Structural studies of pilus biogenesis and bacterial adhesion

菌毛生物发生和细菌粘附的结构研究

• 批准号: G0800002/1
• 负责人: Gabriel Waksman
• 金额: $ 158.57万
• 依托单位: Birkbeck, University of London
• 依托单位国家: 英国
• 项目类别: Research Grant
• 财政年份: 2008
• 资助国家: 英国
• 起止时间: 2008 至 无数据
• 项目状态: 已结题
• 来源: https://gtr.ukri.org/projects?ref=G0800002%2F1
• 关键词: Structural; studies; pilus; biogenesis; bacterial

P and type 1 pili are surface fibers of uropathogenic Escherichia coli (UPEC) bacteria that play essential roles in the onset of bacterial infection by mediating attachment to the host kidney (P pili) and bladder (type 1 pili). UPEC are the primary causative agents of urinary tract infections (UTIs), which account for an estimated 8 millions physician-office visits and 100,000 hospital admissions every year in the US or in Europe. Indeed, it has been estimated that 1 in 2 women will contract a UTI during their lives, and that 20-40% of these will experience one or more recurrent infections. P and type 1 pili are assembled by a mechanism that also functions in the biogenesis of surface organelles in many other bacterial pathogens, including the potential bioterrorism agent Yersinia pestis.Our research programme focuses on two essential goals: i- understanding how pili are assembled at the surface of the bacterium, and ii- discovering novel antibiotics, which will specifically target the assembly of pili.Assembly of pili requires two specialist proteins: a chaperone that takes up each pilus subunit and ferries them to a site of assembly, and a membrane pore protein termed ?the usher? that serves as assembly platform and site of assembly. In the past we have made significant progress in understanding how the chaperone works. We will therefore focus our research on the usher. Indeed very little is know as to how this membrane protein carries out selection of the subunits, their assembly in a defined order and their secretion through the membrane.Another goal of this research is the discovery of novel antibiotics able to inhibit pilus biogenesis. Such antibiotics would be very useful as they will disarm the bacterial pathogen only, instead of killing all bacteria (the gut flora includes beneficial bacteria) as is the case for the antibiotics presently available. The added advantage of targeting virulence factors is that the selective pressure for development of resistance is thought to be considerably lowered.These two goals of our research will have considerable impact on public health. We expect that the research will not only shed light on the processes that lead to disease but also will help understand how secretion through cell membranes, a biological process occurring in all realms of life, is carried out.

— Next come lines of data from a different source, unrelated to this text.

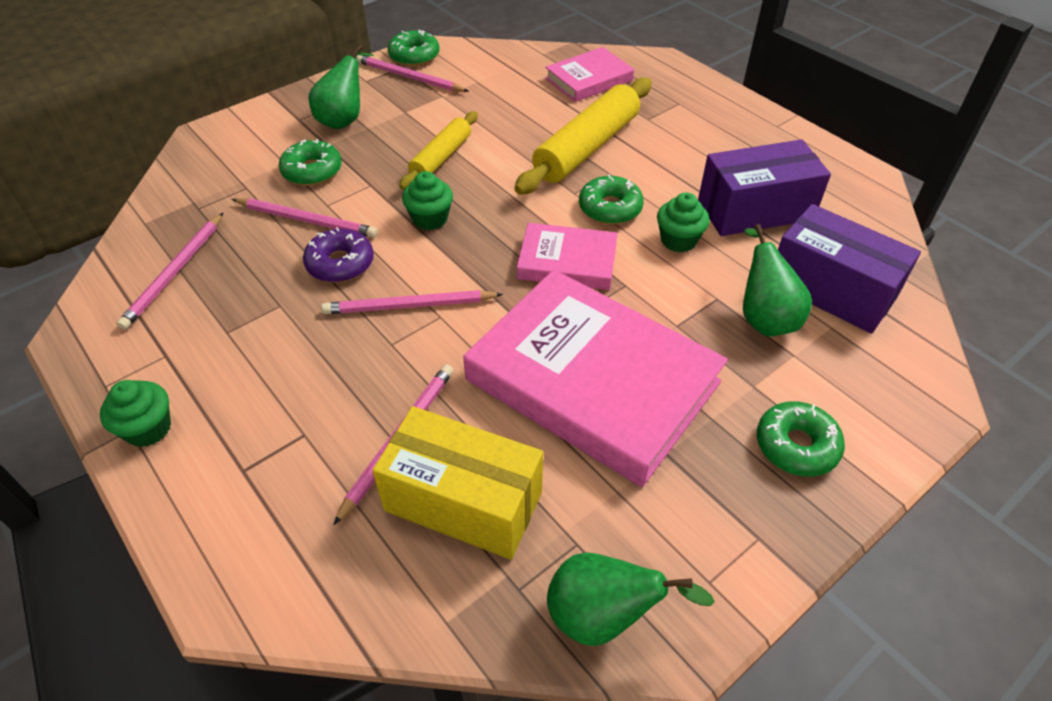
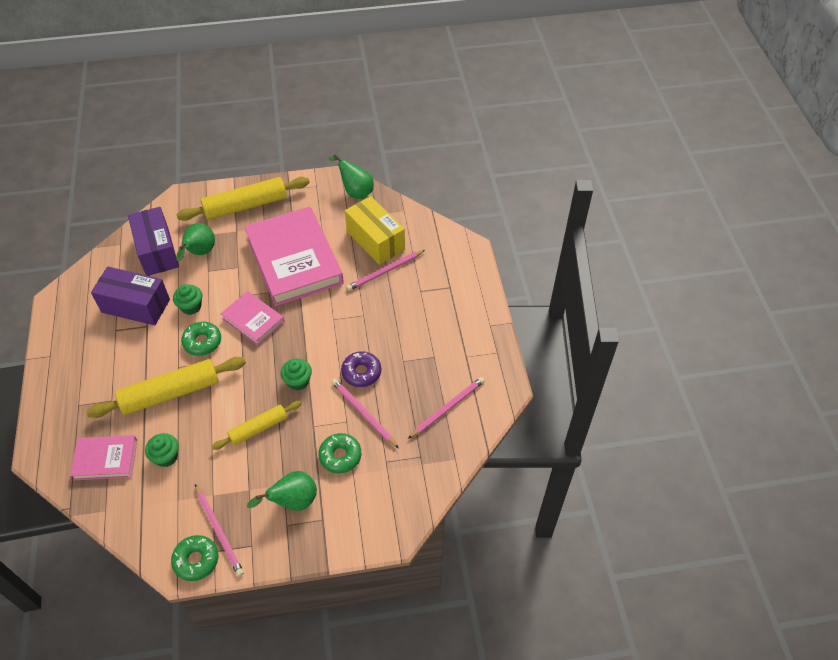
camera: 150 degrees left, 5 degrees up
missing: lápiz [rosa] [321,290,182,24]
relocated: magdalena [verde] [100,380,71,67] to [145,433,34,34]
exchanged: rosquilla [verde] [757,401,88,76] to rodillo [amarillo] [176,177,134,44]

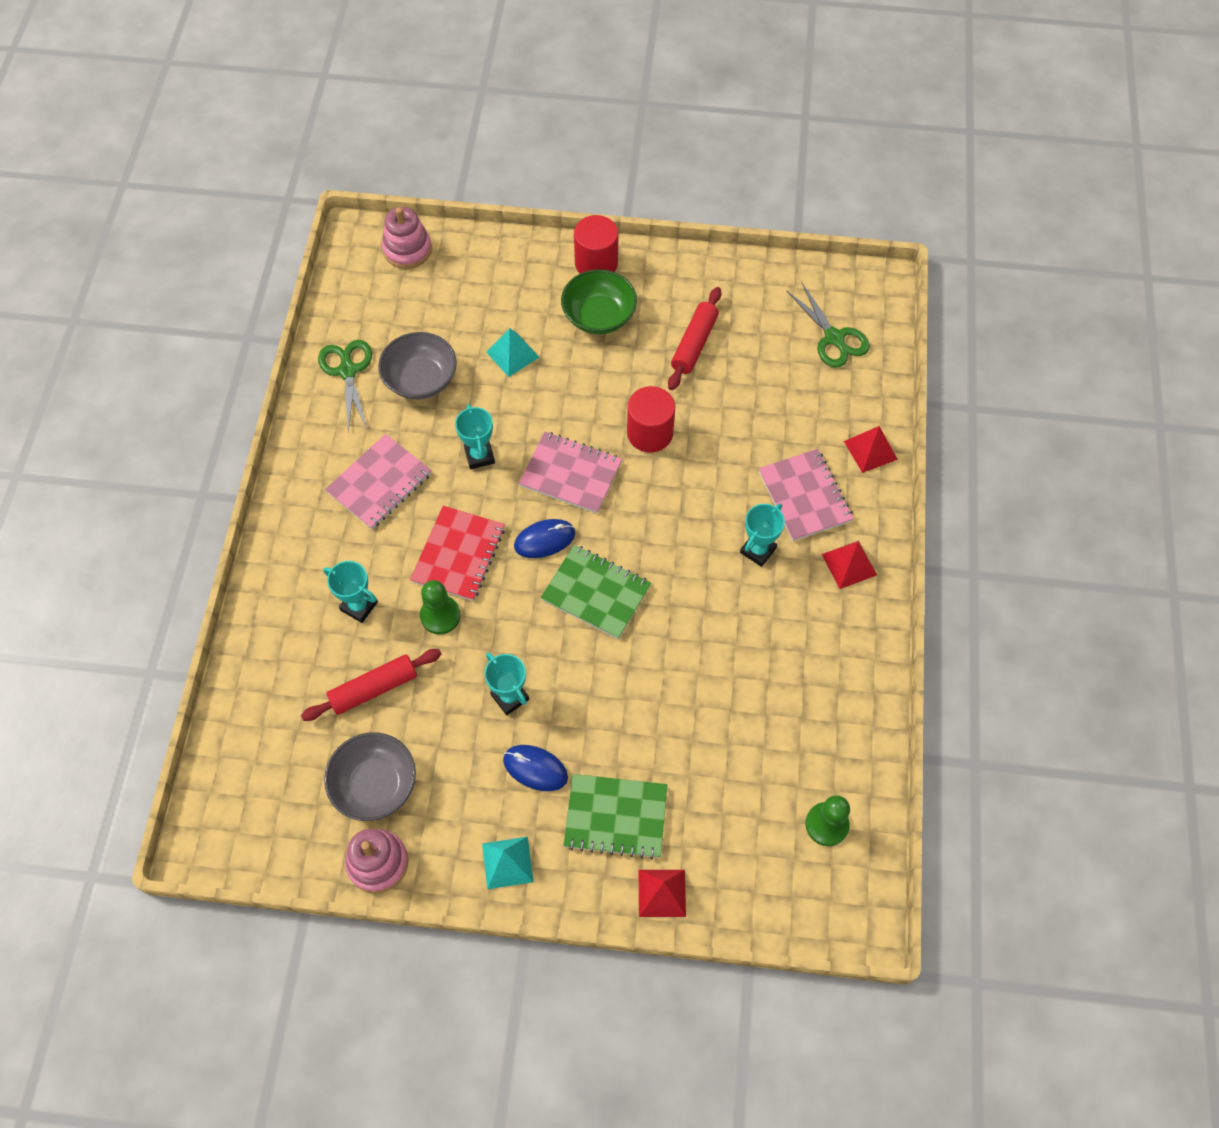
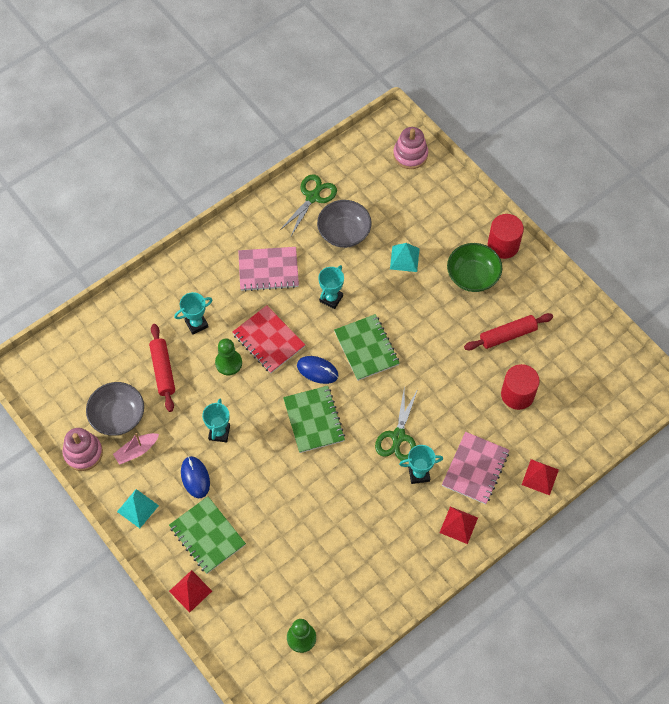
camera: 45 degrees right, 0 degrees up
appeared: barco [rosa] [113,433,46,32]
relocated: cilindro [rojo] [627,386,48,67] to [501,364,39,46]; tijeras [verde] [786,282,84,86] to [375,385,43,76]
colour: cuaderno [rosa] [519,432,103,82] to cuaderno [verde] [334,314,66,67]
spun: rodillo [rojo] [301,649,140,72] = [149,324,26,88] 60 degrees clockwise; trofeo [turquesa] [323,561,55,62] = [174,292,38,42] 75 degrees clockwise; cuaderno [rojo] [410,506,95,95] = [233,305,72,68] 75 degrees clockwise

P 菌毛和 1 型菌毛是泌尿道致病性大肠杆菌 (UPEC) 细菌的表面纤维，通过介导与宿主肾脏 (P 菌毛) 和膀胱 (1 型菌毛) 的附着，在细菌感染的发生中发挥重要作用。 UPEC 是尿路感染 (UTI) 的主要病原体，在美国或欧洲，每年约有 800 万人次就诊，10 万人次住院。事实上，据估计，有二分之一的女性一生中会感染尿路感染，其中 20-40% 会经历一种或多种反复感染。 P 型菌毛和 1 型菌毛的组装机制在许多其他细菌病原体的表面细胞器的生物合成中也发挥作用，包括潜在的生物恐怖剂鼠疫耶尔森氏菌。我们的研究计划重点关注两个基本目标：i-了解菌毛如何在细菌表面组装，ii-发现专门针对菌毛组装的新型抗生素。菌毛的组装需要两名专家 蛋白质：一种分子伴侣，它占据每个菌毛亚基并将它们运送到组装位点，以及一种膜孔蛋白，称为“引导者”。作为装配平台和装配地点。过去，我们在理解伴侣的工作原理方面取得了重大进展。因此，我们将把研究重点放在引座员身上。事实上，人们对这种膜蛋白如何选择亚基、如何按确定的顺序组装以及如何通过膜分泌知之甚少。这项研究的另一个目标是发现能够抑制菌毛生物发生的新型抗生素。这种抗生素将非常有用，因为它们只会解除细菌病原体的武装，而不是像目前可用的抗生素那样杀死所有细菌（肠道菌群包括有益细菌）。针对毒力因子的额外优势是，耐药性发展的选择压力被认为大大降低。我们研究的这两个目标将对公众健康产生相当大的影响。我们期望这项研究不仅能够揭示导致疾病的过程，而且有助于了解细胞膜分泌这一发生在生命各个领域的生物过程是如何进行的。